# Iridium Browser



## therue (Jul 20, 2018)

Anyone have experience with Iridium Browser?   

I know that it's a browser with security in mind and focuses on removing google's data gathering, but how functional is it as an everyday browser?  

I read that it has a lot of issues with videos and sounds due to the lack of codecs ? Furthermore, if you use gmail or any services that require Google sign-in; the lack of Google API key will render you unable to utilize such services?  So no gmail either?   

Does anyone have experience with Iridium by any chance? How has your experience been with the browser and what kind of nuances are you encountering?


----------



## fernandel (Jul 20, 2018)

I am using www/iridium and I do not have a problem. I have installed www/waterfox too. For some sites I use one or other. On the depend of the plugins settings.


----------



## cpm@ (Jul 20, 2018)

I recommend you read the Iridium Browser FAQ and the differences between Iridium and Chromium wiki.


----------



## drhowarddrfine (Jul 21, 2018)

therue said:


> focuses on removing google's data gathering


What about Microsoft and Bing's data gathering?


----------



## fernandel (Jul 21, 2018)

therue said:


> Anyone have experience with Iridium Browser?
> 
> I know that it's a browser with security in mind and focuses on removing google's data gathering, but how functional is it as an everyday browser?
> 
> ...


At this momem I am listening Lisa Fischer on Vimeo with Iridium. You can see on the screenshot.


----------



## rigoletto@ (Jul 21, 2018)

What is the point of using a browser that remove the Google's data gathering if you are an user of the Google services ( and have to login to it )?


----------



## therue (Jul 21, 2018)

lebarondemerde said:


> What is the point of using a browser that remove the Google's data gathering if you are an user of the Google services ( and have to login to it )?


 you have a point.
anyone have a suggestion for an alternative email provider? is protonmail still considered the best option?


----------



## Chris_H (Jul 21, 2018)

Vfemail.net.
I've spoken with the owner several times. A great person to work with. Spam is _never_ an issue (never get it).
Has a growing number for domains to use, or choose/use your own, has a couple of different UIs, . . .
All and all, I think they're pretty darn good.
I manage several MX's of my own. But I still find the need for an offsite address, and given my experience thus far (about a year), I'm keeping em.
As to a browser. I got sick, and tired of Firefox. It just seemed to get worse, and worse, and I couldn't keep research open for more than a day and a half. Cause it leaks memory like sieve.
So I tried waterfox, chrome, and a couple of others, and finally landed on Pale Moon ( www/palemoon ).
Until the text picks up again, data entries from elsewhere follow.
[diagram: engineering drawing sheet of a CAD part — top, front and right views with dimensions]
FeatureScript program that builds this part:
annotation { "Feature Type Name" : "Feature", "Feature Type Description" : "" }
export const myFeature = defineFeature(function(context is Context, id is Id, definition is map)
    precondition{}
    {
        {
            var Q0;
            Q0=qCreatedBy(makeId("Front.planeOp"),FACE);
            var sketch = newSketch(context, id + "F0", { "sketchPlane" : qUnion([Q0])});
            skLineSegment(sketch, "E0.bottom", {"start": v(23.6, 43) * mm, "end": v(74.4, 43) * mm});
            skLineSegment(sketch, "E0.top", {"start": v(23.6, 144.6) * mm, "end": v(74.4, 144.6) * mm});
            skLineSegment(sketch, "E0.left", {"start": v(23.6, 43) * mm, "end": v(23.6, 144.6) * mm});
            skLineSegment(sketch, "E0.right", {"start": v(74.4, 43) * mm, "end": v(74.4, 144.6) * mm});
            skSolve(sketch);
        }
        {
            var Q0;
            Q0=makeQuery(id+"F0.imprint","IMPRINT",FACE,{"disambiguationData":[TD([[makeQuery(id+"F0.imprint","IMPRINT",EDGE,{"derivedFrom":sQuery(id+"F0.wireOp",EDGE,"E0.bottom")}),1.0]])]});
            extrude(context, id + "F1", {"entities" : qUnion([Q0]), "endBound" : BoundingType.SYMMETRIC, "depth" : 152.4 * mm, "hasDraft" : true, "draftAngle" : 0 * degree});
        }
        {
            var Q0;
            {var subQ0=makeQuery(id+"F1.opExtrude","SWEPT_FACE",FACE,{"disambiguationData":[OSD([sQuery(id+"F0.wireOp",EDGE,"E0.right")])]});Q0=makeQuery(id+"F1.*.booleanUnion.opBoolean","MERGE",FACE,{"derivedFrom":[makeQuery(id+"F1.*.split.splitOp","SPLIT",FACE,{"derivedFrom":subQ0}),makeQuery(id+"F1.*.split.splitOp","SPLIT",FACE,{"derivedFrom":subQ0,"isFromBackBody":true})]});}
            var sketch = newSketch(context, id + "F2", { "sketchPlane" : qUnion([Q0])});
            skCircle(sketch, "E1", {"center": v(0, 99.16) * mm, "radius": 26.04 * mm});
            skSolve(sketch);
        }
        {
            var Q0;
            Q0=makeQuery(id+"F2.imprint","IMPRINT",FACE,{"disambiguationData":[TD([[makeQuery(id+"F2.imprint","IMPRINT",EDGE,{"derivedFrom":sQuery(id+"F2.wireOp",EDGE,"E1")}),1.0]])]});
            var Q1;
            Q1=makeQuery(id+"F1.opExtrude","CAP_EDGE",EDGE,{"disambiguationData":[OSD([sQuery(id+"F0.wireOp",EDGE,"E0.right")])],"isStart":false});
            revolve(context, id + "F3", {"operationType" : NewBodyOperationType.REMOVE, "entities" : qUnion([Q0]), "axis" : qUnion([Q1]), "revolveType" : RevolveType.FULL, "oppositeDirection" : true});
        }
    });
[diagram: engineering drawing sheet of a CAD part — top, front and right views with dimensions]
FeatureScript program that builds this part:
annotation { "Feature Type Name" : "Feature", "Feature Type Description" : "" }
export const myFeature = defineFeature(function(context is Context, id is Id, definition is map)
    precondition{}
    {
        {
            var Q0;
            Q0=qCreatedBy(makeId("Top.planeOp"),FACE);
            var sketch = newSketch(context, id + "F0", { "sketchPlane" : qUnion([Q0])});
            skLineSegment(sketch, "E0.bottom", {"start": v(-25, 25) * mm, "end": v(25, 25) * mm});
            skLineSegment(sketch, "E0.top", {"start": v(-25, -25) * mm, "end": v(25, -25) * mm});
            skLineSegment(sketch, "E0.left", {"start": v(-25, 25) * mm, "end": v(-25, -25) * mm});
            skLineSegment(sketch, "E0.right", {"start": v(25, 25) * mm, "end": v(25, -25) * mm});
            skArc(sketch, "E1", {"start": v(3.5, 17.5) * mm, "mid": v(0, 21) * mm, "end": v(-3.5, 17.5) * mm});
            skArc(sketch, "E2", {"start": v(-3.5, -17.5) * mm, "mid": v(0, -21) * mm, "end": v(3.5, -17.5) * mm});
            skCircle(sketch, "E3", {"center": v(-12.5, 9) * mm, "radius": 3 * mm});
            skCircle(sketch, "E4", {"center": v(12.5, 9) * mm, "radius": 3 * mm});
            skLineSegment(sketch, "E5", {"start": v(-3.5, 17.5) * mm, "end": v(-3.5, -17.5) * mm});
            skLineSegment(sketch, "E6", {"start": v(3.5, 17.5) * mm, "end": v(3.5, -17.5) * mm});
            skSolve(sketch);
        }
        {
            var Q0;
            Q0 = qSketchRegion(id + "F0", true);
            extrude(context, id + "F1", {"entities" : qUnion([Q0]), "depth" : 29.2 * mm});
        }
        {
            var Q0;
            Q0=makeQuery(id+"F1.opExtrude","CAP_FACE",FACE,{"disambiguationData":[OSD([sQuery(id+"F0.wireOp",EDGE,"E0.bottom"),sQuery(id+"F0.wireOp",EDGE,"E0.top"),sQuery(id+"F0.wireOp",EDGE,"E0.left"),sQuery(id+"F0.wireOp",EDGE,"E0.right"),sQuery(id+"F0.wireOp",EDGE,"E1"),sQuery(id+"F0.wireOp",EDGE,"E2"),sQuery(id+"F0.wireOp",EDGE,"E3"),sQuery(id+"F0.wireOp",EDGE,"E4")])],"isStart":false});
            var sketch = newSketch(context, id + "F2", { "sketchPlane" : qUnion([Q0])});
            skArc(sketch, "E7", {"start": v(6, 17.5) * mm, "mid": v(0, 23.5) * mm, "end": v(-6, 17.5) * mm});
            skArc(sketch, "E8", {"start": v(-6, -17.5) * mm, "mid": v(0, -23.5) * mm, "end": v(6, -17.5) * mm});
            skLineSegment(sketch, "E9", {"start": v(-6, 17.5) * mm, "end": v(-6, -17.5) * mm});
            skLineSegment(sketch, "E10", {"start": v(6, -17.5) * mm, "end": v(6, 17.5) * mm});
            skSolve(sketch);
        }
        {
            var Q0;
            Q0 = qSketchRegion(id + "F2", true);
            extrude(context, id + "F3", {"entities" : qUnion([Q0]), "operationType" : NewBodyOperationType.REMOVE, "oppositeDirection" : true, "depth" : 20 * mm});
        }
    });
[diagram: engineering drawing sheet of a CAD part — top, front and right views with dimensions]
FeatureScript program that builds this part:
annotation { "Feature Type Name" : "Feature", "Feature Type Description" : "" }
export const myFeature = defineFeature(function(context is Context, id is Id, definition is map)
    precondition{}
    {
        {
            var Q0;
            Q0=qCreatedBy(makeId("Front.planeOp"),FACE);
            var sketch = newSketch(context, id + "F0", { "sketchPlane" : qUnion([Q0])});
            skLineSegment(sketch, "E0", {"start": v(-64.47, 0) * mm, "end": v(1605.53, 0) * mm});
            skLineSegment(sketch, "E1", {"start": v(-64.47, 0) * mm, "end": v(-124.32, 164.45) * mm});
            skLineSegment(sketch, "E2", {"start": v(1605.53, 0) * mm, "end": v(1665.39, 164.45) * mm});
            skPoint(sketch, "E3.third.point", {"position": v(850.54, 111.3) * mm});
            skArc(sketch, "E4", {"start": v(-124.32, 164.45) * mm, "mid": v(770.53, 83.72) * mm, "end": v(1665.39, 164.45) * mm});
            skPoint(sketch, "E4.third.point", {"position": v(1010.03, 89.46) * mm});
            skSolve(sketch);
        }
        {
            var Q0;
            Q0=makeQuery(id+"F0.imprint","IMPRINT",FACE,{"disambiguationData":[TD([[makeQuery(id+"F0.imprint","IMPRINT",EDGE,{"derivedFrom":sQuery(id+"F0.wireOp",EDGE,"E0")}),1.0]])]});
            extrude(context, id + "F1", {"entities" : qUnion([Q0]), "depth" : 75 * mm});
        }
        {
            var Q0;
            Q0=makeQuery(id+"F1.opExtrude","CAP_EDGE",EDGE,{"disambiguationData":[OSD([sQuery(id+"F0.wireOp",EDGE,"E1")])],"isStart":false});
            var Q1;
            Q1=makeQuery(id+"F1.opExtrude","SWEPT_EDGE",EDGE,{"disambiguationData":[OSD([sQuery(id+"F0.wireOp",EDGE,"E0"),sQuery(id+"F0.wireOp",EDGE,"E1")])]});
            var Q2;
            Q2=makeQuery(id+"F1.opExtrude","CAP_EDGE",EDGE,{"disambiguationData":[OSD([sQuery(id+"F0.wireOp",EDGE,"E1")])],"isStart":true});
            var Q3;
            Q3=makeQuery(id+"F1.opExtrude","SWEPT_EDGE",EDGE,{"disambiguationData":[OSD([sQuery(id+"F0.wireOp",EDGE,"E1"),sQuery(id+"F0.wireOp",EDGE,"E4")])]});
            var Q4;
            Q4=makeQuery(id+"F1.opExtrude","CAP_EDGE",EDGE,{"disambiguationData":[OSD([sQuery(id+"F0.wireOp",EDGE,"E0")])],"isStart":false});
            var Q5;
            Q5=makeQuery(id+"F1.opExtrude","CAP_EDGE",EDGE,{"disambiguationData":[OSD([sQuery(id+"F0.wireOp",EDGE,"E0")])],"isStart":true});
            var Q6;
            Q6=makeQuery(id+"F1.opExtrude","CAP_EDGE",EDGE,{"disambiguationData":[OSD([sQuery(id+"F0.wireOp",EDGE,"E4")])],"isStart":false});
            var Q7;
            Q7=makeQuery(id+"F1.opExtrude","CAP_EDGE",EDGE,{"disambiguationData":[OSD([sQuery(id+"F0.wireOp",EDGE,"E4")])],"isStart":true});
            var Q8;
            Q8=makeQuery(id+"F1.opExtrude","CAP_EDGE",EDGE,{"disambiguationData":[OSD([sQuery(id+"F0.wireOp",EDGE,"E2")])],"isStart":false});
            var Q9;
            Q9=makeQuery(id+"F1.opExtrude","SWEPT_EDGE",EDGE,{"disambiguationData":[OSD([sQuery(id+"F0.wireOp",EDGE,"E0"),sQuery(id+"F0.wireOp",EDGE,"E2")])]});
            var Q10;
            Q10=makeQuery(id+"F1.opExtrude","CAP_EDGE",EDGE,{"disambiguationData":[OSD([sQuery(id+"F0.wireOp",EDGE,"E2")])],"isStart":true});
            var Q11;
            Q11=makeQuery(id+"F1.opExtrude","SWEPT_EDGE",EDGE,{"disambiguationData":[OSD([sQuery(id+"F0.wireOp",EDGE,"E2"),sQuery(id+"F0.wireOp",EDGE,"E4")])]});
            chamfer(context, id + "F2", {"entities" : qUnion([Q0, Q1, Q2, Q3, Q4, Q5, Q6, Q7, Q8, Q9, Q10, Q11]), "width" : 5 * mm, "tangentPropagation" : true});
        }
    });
You'll need/want to add a couple of privacy plugins to suite your needs (umatrix, adblock latitude, and probably a cookie manager), and while it's still based on Firefox; I'm typing this message in Pale Moon, and it currently has more than 50 open tabs, and I haven't quit it for over a month!

HTH

--Chris


----------



## drhowarddrfine (Jul 21, 2018)

therue said:


> anyone have a suggestion for an alternative email provider?


Run your own. I do. Have for years.


----------